*Information given*.
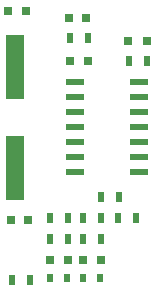
<source format=gbr>
G04 #@! TF.GenerationSoftware,KiCad,Pcbnew,(5.0.0-rc2-160-g7b73557)*
G04 #@! TF.CreationDate,2018-07-03T19:16:21+03:00*
G04 #@! TF.ProjectId,i2c-moist-sensor,6932632D6D6F6973742D73656E736F72,rev?*
G04 #@! TF.SameCoordinates,Original*
G04 #@! TF.FileFunction,Paste,Top*
G04 #@! TF.FilePolarity,Positive*
%FSLAX46Y46*%
G04 Gerber Fmt 4.6, Leading zero omitted, Abs format (unit mm)*
G04 Created by KiCad (PCBNEW (5.0.0-rc2-160-g7b73557)) date 2018 July 03, Tuesday 19:16:21*
%MOMM*%
%LPD*%
G01*
G04 APERTURE LIST*
%ADD10R,0.794000X0.794000*%
%ADD11R,1.494000X5.494000*%
%ADD12R,0.594000X0.694000*%
%ADD13R,0.794000X0.744000*%
%ADD14R,0.494000X0.894000*%
%ADD15R,1.494000X0.594000*%
G04 APERTURE END LIST*
D10*
G04 #@! TO.C,D3*
X98575000Y-36500000D03*
X100225000Y-36500000D03*
G04 #@! TD*
D11*
G04 #@! TO.C,X1*
X89000000Y-47250000D03*
X89000000Y-38750000D03*
G04 #@! TD*
D12*
G04 #@! TO.C,D2*
X96204000Y-56642000D03*
X94804000Y-56642000D03*
G04 #@! TD*
G04 #@! TO.C,D1*
X93410000Y-56642000D03*
X92010000Y-56642000D03*
G04 #@! TD*
D13*
G04 #@! TO.C,C1*
X88650000Y-51700000D03*
X90150000Y-51700000D03*
G04 #@! TD*
G04 #@! TO.C,C2*
X88450000Y-34000000D03*
X89950000Y-34000000D03*
G04 #@! TD*
G04 #@! TO.C,C3*
X93650000Y-38200000D03*
X95150000Y-38200000D03*
G04 #@! TD*
G04 #@! TO.C,C4*
X93460000Y-55118000D03*
X91960000Y-55118000D03*
G04 #@! TD*
G04 #@! TO.C,C5*
X94754000Y-55118000D03*
X96254000Y-55118000D03*
G04 #@! TD*
G04 #@! TO.C,C6*
X95050000Y-34600000D03*
X93550000Y-34600000D03*
G04 #@! TD*
D14*
G04 #@! TO.C,R1*
X95200000Y-36300000D03*
X93700000Y-36300000D03*
G04 #@! TD*
G04 #@! TO.C,R2*
X96278000Y-49784000D03*
X97778000Y-49784000D03*
G04 #@! TD*
G04 #@! TO.C,R4*
X88750000Y-56750000D03*
X90250000Y-56750000D03*
G04 #@! TD*
G04 #@! TO.C,R5*
X93460000Y-51562000D03*
X91960000Y-51562000D03*
G04 #@! TD*
G04 #@! TO.C,R6*
X94754000Y-51562000D03*
X96254000Y-51562000D03*
G04 #@! TD*
G04 #@! TO.C,R7*
X91960000Y-53340000D03*
X93460000Y-53340000D03*
G04 #@! TD*
G04 #@! TO.C,R8*
X96254000Y-53340000D03*
X94754000Y-53340000D03*
G04 #@! TD*
G04 #@! TO.C,R9*
X100200000Y-38200000D03*
X98700000Y-38200000D03*
G04 #@! TD*
G04 #@! TO.C,TH1*
X97750000Y-51500000D03*
X99250000Y-51500000D03*
G04 #@! TD*
D15*
G04 #@! TO.C,IC1*
X94100000Y-39990000D03*
X94100000Y-41260000D03*
X94100000Y-42530000D03*
X94100000Y-43800000D03*
X94100000Y-45070000D03*
X94100000Y-46340000D03*
X94100000Y-47610000D03*
X99500000Y-47610000D03*
X99500000Y-46340000D03*
X99500000Y-45070000D03*
X99500000Y-43800000D03*
X99500000Y-42530000D03*
X99500000Y-41260000D03*
X99500000Y-39990000D03*
G04 #@! TD*
M02*

</source>
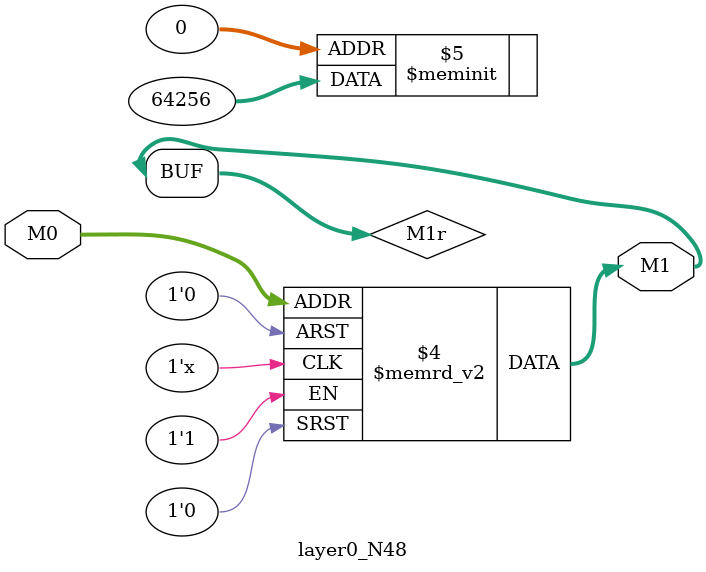
<source format=v>
module layer0_N48 ( input [3:0] M0, output [1:0] M1 );

	(*rom_style = "distributed" *) reg [1:0] M1r;
	assign M1 = M1r;
	always @ (M0) begin
		case (M0)
			4'b0000: M1r = 2'b00;
			4'b1000: M1r = 2'b00;
			4'b0100: M1r = 2'b11;
			4'b1100: M1r = 2'b00;
			4'b0010: M1r = 2'b00;
			4'b1010: M1r = 2'b00;
			4'b0110: M1r = 2'b11;
			4'b1110: M1r = 2'b00;
			4'b0001: M1r = 2'b00;
			4'b1001: M1r = 2'b00;
			4'b0101: M1r = 2'b10;
			4'b1101: M1r = 2'b00;
			4'b0011: M1r = 2'b00;
			4'b1011: M1r = 2'b00;
			4'b0111: M1r = 2'b11;
			4'b1111: M1r = 2'b00;

		endcase
	end
endmodule

</source>
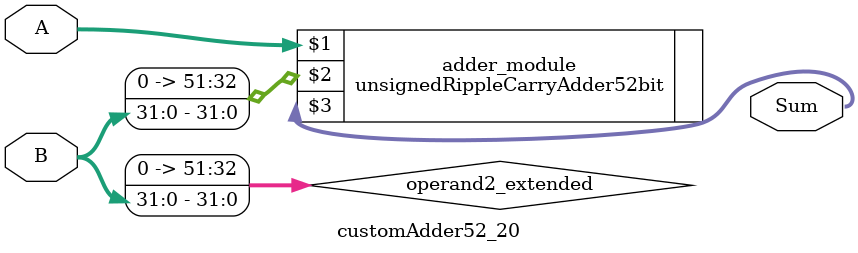
<source format=v>
module customAdder52_20(
                        input [51 : 0] A,
                        input [31 : 0] B,
                        
                        output [52 : 0] Sum
                );

        wire [51 : 0] operand2_extended;
        
        assign operand2_extended =  {20'b0, B};
        
        unsignedRippleCarryAdder52bit adder_module(
            A,
            operand2_extended,
            Sum
        );
        
        endmodule
        
</source>
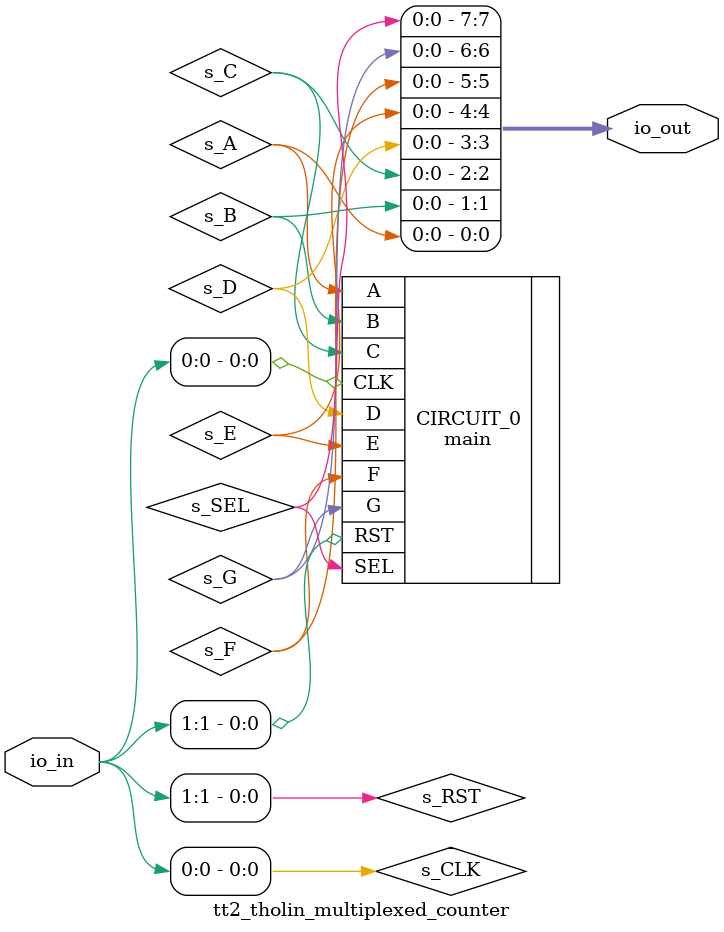
<source format=v>
`default_nettype none
module tt2_tholin_multiplexed_counter(
   input [7:0] io_in,
   output [7:0] io_out
);
   wire s_A;
   wire s_B;
   wire s_C;
   wire s_CLK = io_in[0];
   wire s_D;
   wire s_E;
   wire s_F;
   wire s_G;
   wire s_RST = io_in[1];
   wire s_SEL;

   assign io_out[0] = s_A;
   assign io_out[1] = s_B;
   assign io_out[2] = s_C;
   assign io_out[3] = s_D;
   assign io_out[4] = s_E;
   assign io_out[5] = s_F;
   assign io_out[6] = s_G;
   assign io_out[7] = s_SEL;

   main   CIRCUIT_0 (.A(s_A),
                     .B(s_B),
                     .C(s_C),
                     .CLK(s_CLK),
                     .D(s_D),
                     .E(s_E),
                     .F(s_F),
                     .G(s_G),
                     .RST(s_RST),
                     .SEL(s_SEL));
endmodule

</source>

*Problem to solve*. Retype the entire listing exactly as it appears, dropping only the pictures.

*Answer for this exercise*.
<source format=gbr>
G04 #@! TF.GenerationSoftware,KiCad,Pcbnew,(5.0.0-rc2-160-g7b73557)*
G04 #@! TF.CreationDate,2018-07-03T19:16:21+03:00*
G04 #@! TF.ProjectId,i2c-moist-sensor,6932632D6D6F6973742D73656E736F72,rev?*
G04 #@! TF.SameCoordinates,Original*
G04 #@! TF.FileFunction,Paste,Top*
G04 #@! TF.FilePolarity,Positive*
%FSLAX46Y46*%
G04 Gerber Fmt 4.6, Leading zero omitted, Abs format (unit mm)*
G04 Created by KiCad (PCBNEW (5.0.0-rc2-160-g7b73557)) date 2018 July 03, Tuesday 19:16:21*
%MOMM*%
%LPD*%
G01*
G04 APERTURE LIST*
%ADD10R,0.794000X0.794000*%
%ADD11R,1.494000X5.494000*%
%ADD12R,0.594000X0.694000*%
%ADD13R,0.794000X0.744000*%
%ADD14R,0.494000X0.894000*%
%ADD15R,1.494000X0.594000*%
G04 APERTURE END LIST*
D10*
G04 #@! TO.C,D3*
X98575000Y-36500000D03*
X100225000Y-36500000D03*
G04 #@! TD*
D11*
G04 #@! TO.C,X1*
X89000000Y-47250000D03*
X89000000Y-38750000D03*
G04 #@! TD*
D12*
G04 #@! TO.C,D2*
X96204000Y-56642000D03*
X94804000Y-56642000D03*
G04 #@! TD*
G04 #@! TO.C,D1*
X93410000Y-56642000D03*
X92010000Y-56642000D03*
G04 #@! TD*
D13*
G04 #@! TO.C,C1*
X88650000Y-51700000D03*
X90150000Y-51700000D03*
G04 #@! TD*
G04 #@! TO.C,C2*
X88450000Y-34000000D03*
X89950000Y-34000000D03*
G04 #@! TD*
G04 #@! TO.C,C3*
X93650000Y-38200000D03*
X95150000Y-38200000D03*
G04 #@! TD*
G04 #@! TO.C,C4*
X93460000Y-55118000D03*
X91960000Y-55118000D03*
G04 #@! TD*
G04 #@! TO.C,C5*
X94754000Y-55118000D03*
X96254000Y-55118000D03*
G04 #@! TD*
G04 #@! TO.C,C6*
X95050000Y-34600000D03*
X93550000Y-34600000D03*
G04 #@! TD*
D14*
G04 #@! TO.C,R1*
X95200000Y-36300000D03*
X93700000Y-36300000D03*
G04 #@! TD*
G04 #@! TO.C,R2*
X96278000Y-49784000D03*
X97778000Y-49784000D03*
G04 #@! TD*
G04 #@! TO.C,R4*
X88750000Y-56750000D03*
X90250000Y-56750000D03*
G04 #@! TD*
G04 #@! TO.C,R5*
X93460000Y-51562000D03*
X91960000Y-51562000D03*
G04 #@! TD*
G04 #@! TO.C,R6*
X94754000Y-51562000D03*
X96254000Y-51562000D03*
G04 #@! TD*
G04 #@! TO.C,R7*
X91960000Y-53340000D03*
X93460000Y-53340000D03*
G04 #@! TD*
G04 #@! TO.C,R8*
X96254000Y-53340000D03*
X94754000Y-53340000D03*
G04 #@! TD*
G04 #@! TO.C,R9*
X100200000Y-38200000D03*
X98700000Y-38200000D03*
G04 #@! TD*
G04 #@! TO.C,TH1*
X97750000Y-51500000D03*
X99250000Y-51500000D03*
G04 #@! TD*
D15*
G04 #@! TO.C,IC1*
X94100000Y-39990000D03*
X94100000Y-41260000D03*
X94100000Y-42530000D03*
X94100000Y-43800000D03*
X94100000Y-45070000D03*
X94100000Y-46340000D03*
X94100000Y-47610000D03*
X99500000Y-47610000D03*
X99500000Y-46340000D03*
X99500000Y-45070000D03*
X99500000Y-43800000D03*
X99500000Y-42530000D03*
X99500000Y-41260000D03*
X99500000Y-39990000D03*
G04 #@! TD*
M02*

</source>
<source format=v>
module layer0_N48 ( input [3:0] M0, output [1:0] M1 );

	(*rom_style = "distributed" *) reg [1:0] M1r;
	assign M1 = M1r;
	always @ (M0) begin
		case (M0)
			4'b0000: M1r = 2'b00;
			4'b1000: M1r = 2'b00;
			4'b0100: M1r = 2'b11;
			4'b1100: M1r = 2'b00;
			4'b0010: M1r = 2'b00;
			4'b1010: M1r = 2'b00;
			4'b0110: M1r = 2'b11;
			4'b1110: M1r = 2'b00;
			4'b0001: M1r = 2'b00;
			4'b1001: M1r = 2'b00;
			4'b0101: M1r = 2'b10;
			4'b1101: M1r = 2'b00;
			4'b0011: M1r = 2'b00;
			4'b1011: M1r = 2'b00;
			4'b0111: M1r = 2'b11;
			4'b1111: M1r = 2'b00;

		endcase
	end
endmodule

</source>
<source format=v>
module customAdder52_20(
                        input [51 : 0] A,
                        input [31 : 0] B,
                        
                        output [52 : 0] Sum
                );

        wire [51 : 0] operand2_extended;
        
        assign operand2_extended =  {20'b0, B};
        
        unsignedRippleCarryAdder52bit adder_module(
            A,
            operand2_extended,
            Sum
        );
        
        endmodule
        
</source>
<source format=v>
`default_nettype none
module tt2_tholin_multiplexed_counter(
   input [7:0] io_in,
   output [7:0] io_out
);
   wire s_A;
   wire s_B;
   wire s_C;
   wire s_CLK = io_in[0];
   wire s_D;
   wire s_E;
   wire s_F;
   wire s_G;
   wire s_RST = io_in[1];
   wire s_SEL;

   assign io_out[0] = s_A;
   assign io_out[1] = s_B;
   assign io_out[2] = s_C;
   assign io_out[3] = s_D;
   assign io_out[4] = s_E;
   assign io_out[5] = s_F;
   assign io_out[6] = s_G;
   assign io_out[7] = s_SEL;

   main   CIRCUIT_0 (.A(s_A),
                     .B(s_B),
                     .C(s_C),
                     .CLK(s_CLK),
                     .D(s_D),
                     .E(s_E),
                     .F(s_F),
                     .G(s_G),
                     .RST(s_RST),
                     .SEL(s_SEL));
endmodule

</source>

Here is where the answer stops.